ソロアルバムを2作発表するほか、人気プロデューサーEric Kupper(エリック・カッパー)やFreemasons(フリーメイソンズ)を始め多数のダンスミュージック作品にボーカルを提供。
そのソウルフルな歌声は、2016年に挑んだイギリス人気オーディション番組「X-Factor」にて辛口審査員サイモン・カウウェルから「ピュアな一級品、素晴らしいとしか言いようがない」と大絶賛される。
Lady V レディー・ヴィー
UK出身のサックス奏者
本名:ルイーズ・エヴァンズ
17歳からハウスミュージックシーンで演奏活動をスタート。
ポール・マッカートニーが設立した高等音楽教育機関リヴァプール・インスティテュート・フォー・パフォーミング・アーツを卒業後、世界各国の音楽イベントに出演。

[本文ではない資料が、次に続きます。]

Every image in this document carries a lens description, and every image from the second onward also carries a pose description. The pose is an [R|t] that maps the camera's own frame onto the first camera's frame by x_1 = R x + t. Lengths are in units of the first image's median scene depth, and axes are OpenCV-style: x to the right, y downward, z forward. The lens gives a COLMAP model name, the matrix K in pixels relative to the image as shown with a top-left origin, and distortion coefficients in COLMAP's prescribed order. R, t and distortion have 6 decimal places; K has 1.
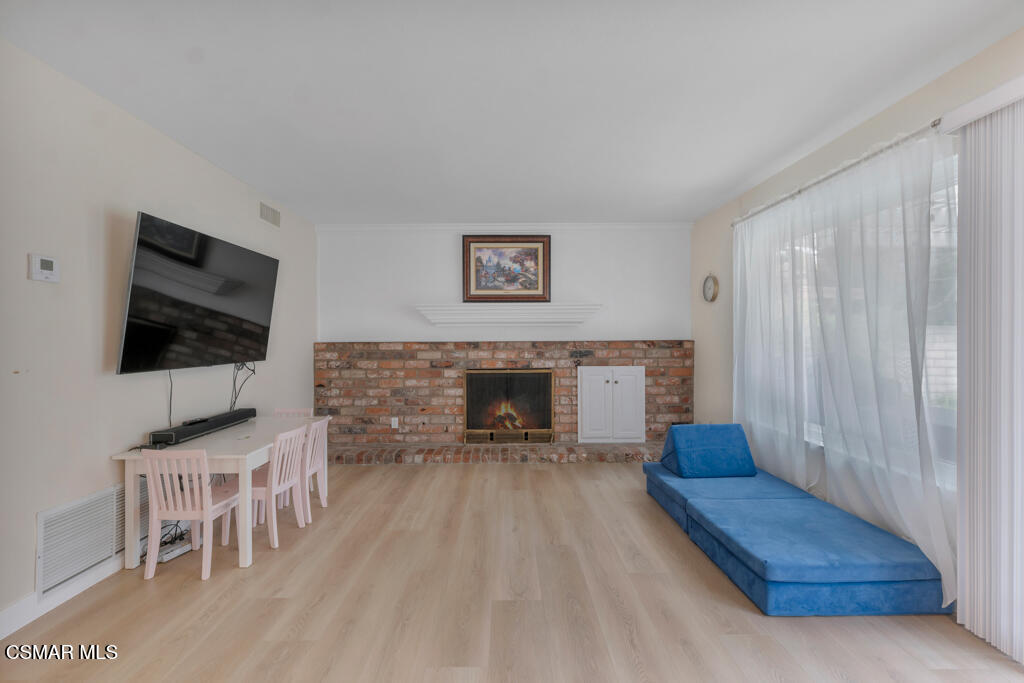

Fierce Angelの一員としてライブツアーに同行するほか、同レーベルから初ソロ作品の録音を打診されている模様。
Bassmonkeys ベースモンキーズ
UK出身のデイル・アスキュー/ダニー・ボンド/マイク・チェネリーによって結成されたプロデューサートリオ。
Fierce Angelファミリーとして同レーベルから作品をリリースする他、数々のリミックスを手がけており、キャッチーかつ艶やかな音作りが人気を博す。
近年では各自ソロ活動に専念している模様。